When by one of above-mentioned technology selective excitation signal,, upgrade the storer of wave filter 136 (1/A (Z)) and 146 (Wp (Z) and Wn (Z)) in step 222.In addition, the laser signal that adaptive code book 712 usefulness are newly determined upgrades, so that handle next subframe.In step 224, coding parameter is exported to storing apparatus or sent to far decoding unit then.
Fig. 8 shows decode procedure.At first, to present frame decoding LPC coefficient.Then, according to the pronunciation information of each subframe, decipher exciting of one of three class voice.By LPC composite filter filtering excitation signal, obtain synthetic speech at last.
After step 802 pair code translator initialization, in step 804 frame of coded word is read in code translator, again at step 806 decoding LPC coefficient.

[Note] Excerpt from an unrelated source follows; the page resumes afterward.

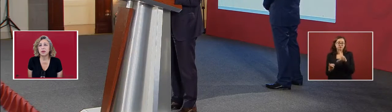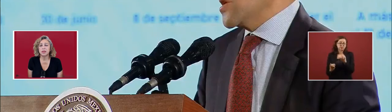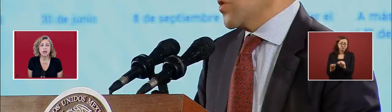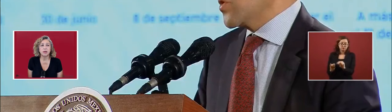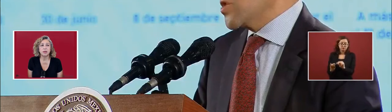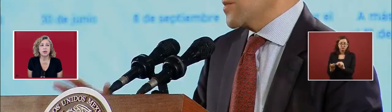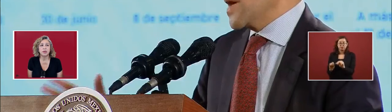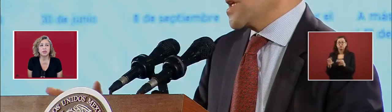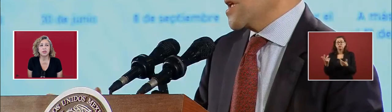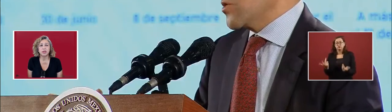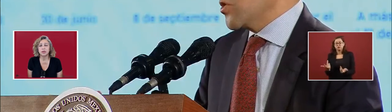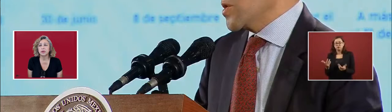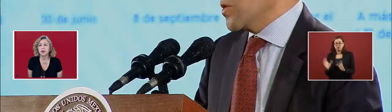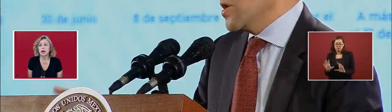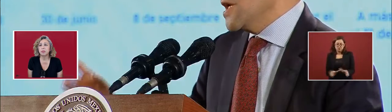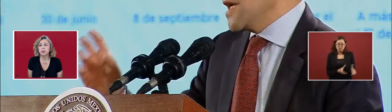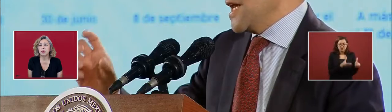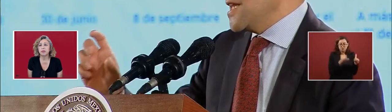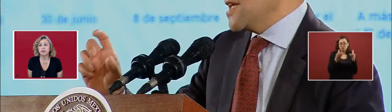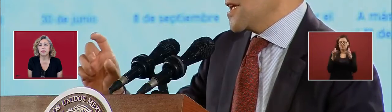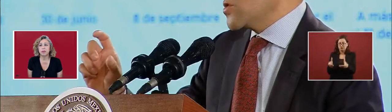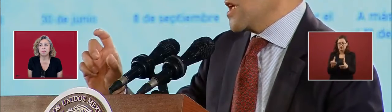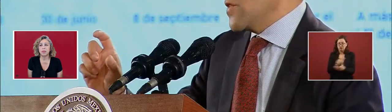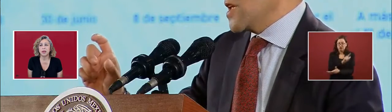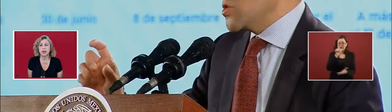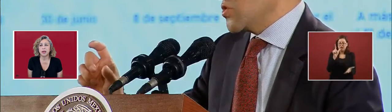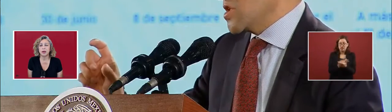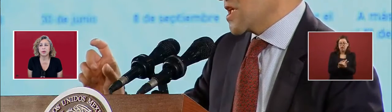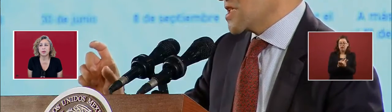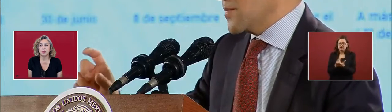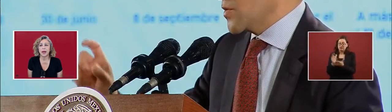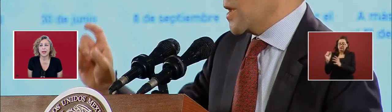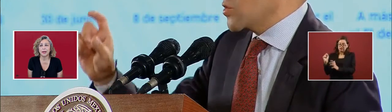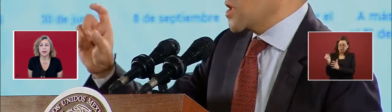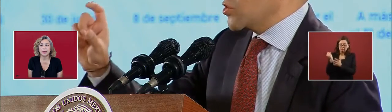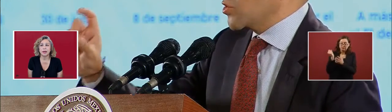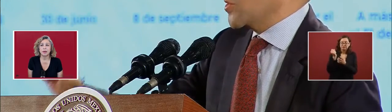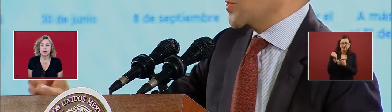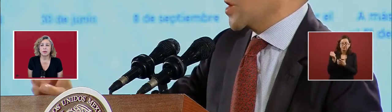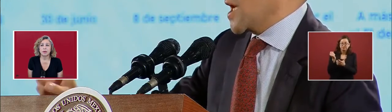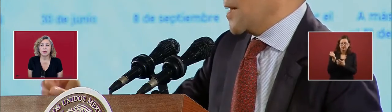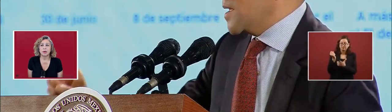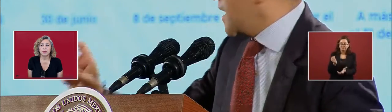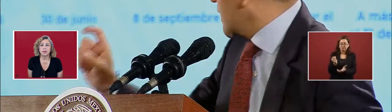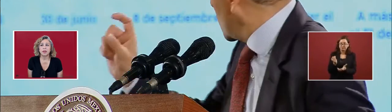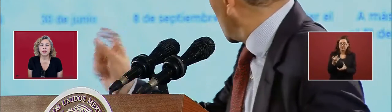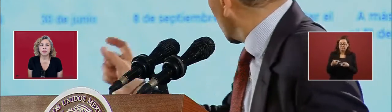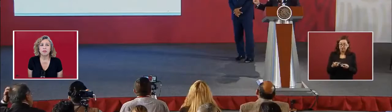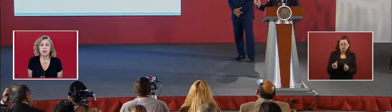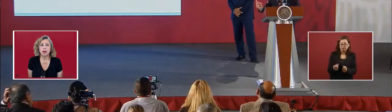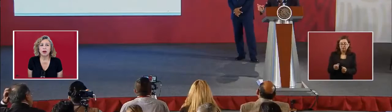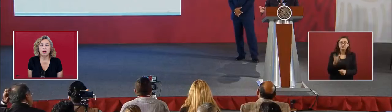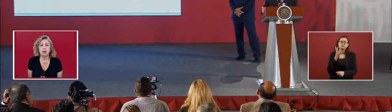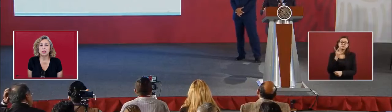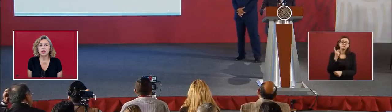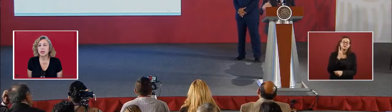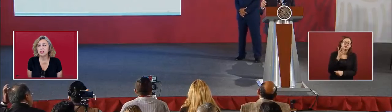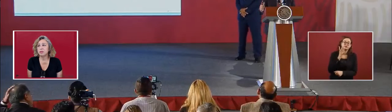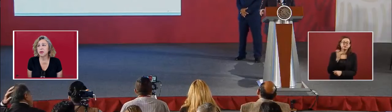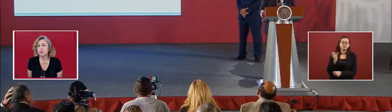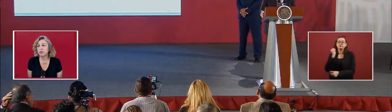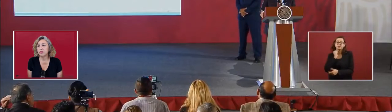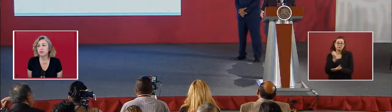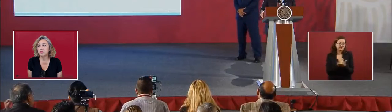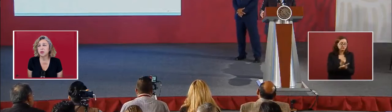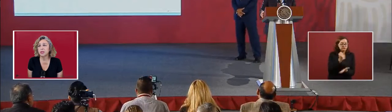certain amount of time in order to approve the economical packet. The law also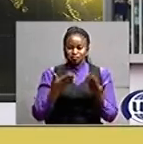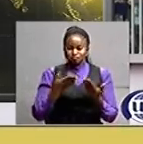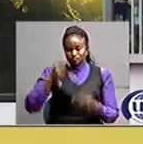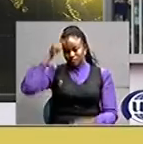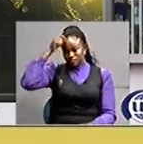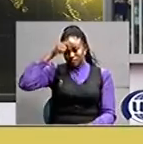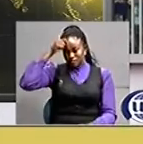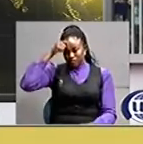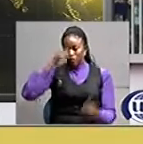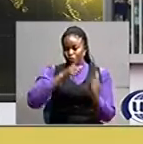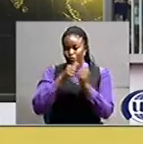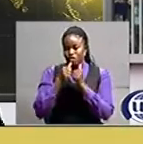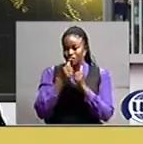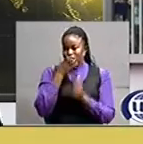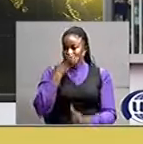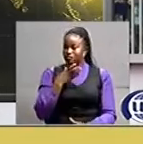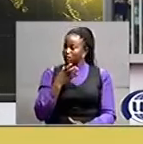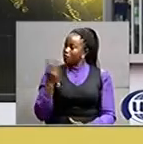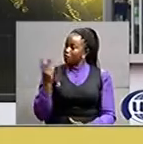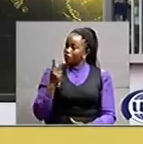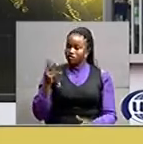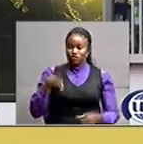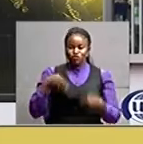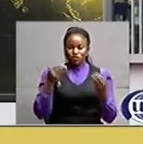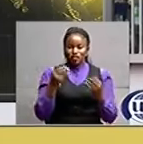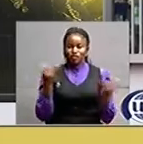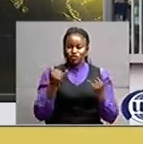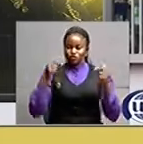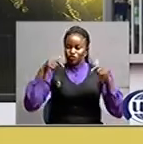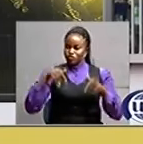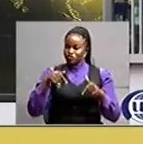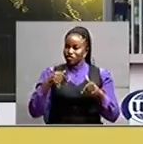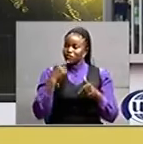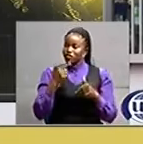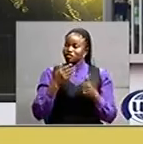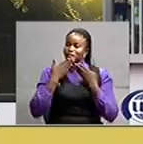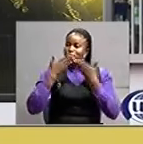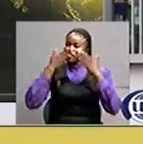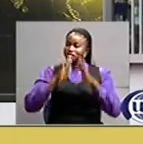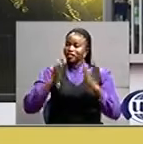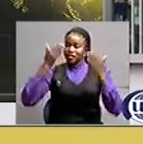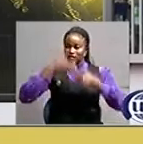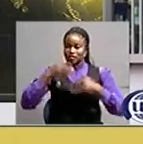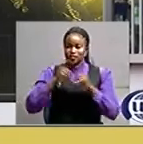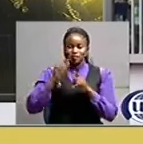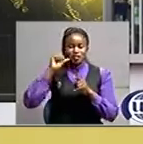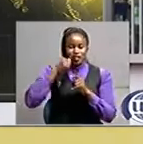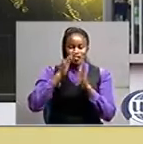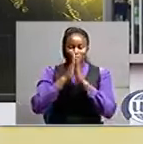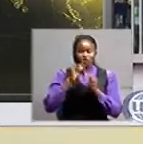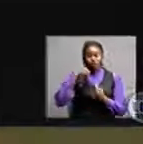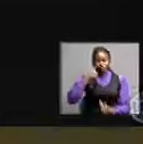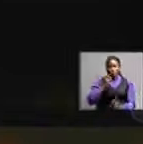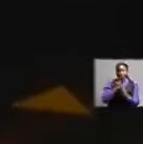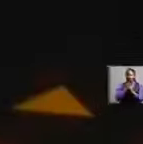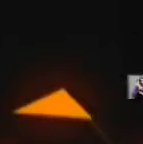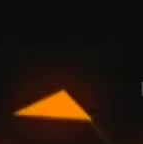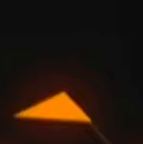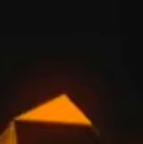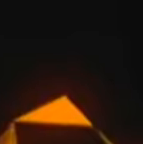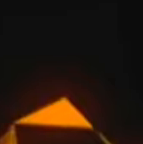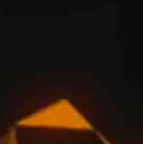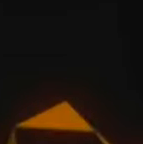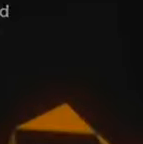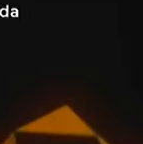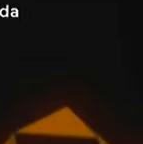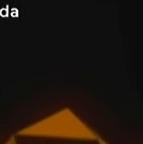elizabeth nakakoni and i am edward rookie d kijan angoma wishing you a blessed night see you tomorrow and the the the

The decoding step of LPC (LAR form) coefficient in two stages.At first decipher the first five LAR parameter from LPC scalar quantizer code book:
LAR[i]=LPCSQTable[i] [rxCodewords-LPC[i]] (formula 21a)
I=0,1,2,3,4 wherein.
Then, decoding is from the residue LAR parameter of LPC vector quantizer code book:
LAR[5,9]=LPCVQTable[0,4] [rxCodewords → LPC[5]] (formula 21b)

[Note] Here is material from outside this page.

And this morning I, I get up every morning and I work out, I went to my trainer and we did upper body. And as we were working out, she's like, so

After 10 LAR parameter decoding,, use in the LPC vector work of known interior push technology to current LPC parameter vector and former frame to push away, and LAR is converted back to predictive coefficient in step 808.LAR can get back to predictive coefficient by two step conversion.At first, as following, the LAR Parameters Transformation is got back to reflection coefficient:
rc [ i ] = 1 - exp ( LAR [ i ] ) 1 + exp ( LAR [ i ] )
(formula 22a)
Then, obtain predictive coefficient by following formula:
a i ( i ) = k i
a j ( i ) = a j ( i - 1 ) - k i a j - 1 ( i - 1 ) 1 ≤ j ≤ i - 1
a j = a j ( Np ) - - - - 1 ≤ j ≤ N p
(formula 22b)
After LAR is converted back to predictive coefficient,, the subframe cycle count is set to n=0 in step 810.Then in step 812, each subframe is determined which in three kinds of coding methods this subframe sort out, because the decoding of each coding method is different.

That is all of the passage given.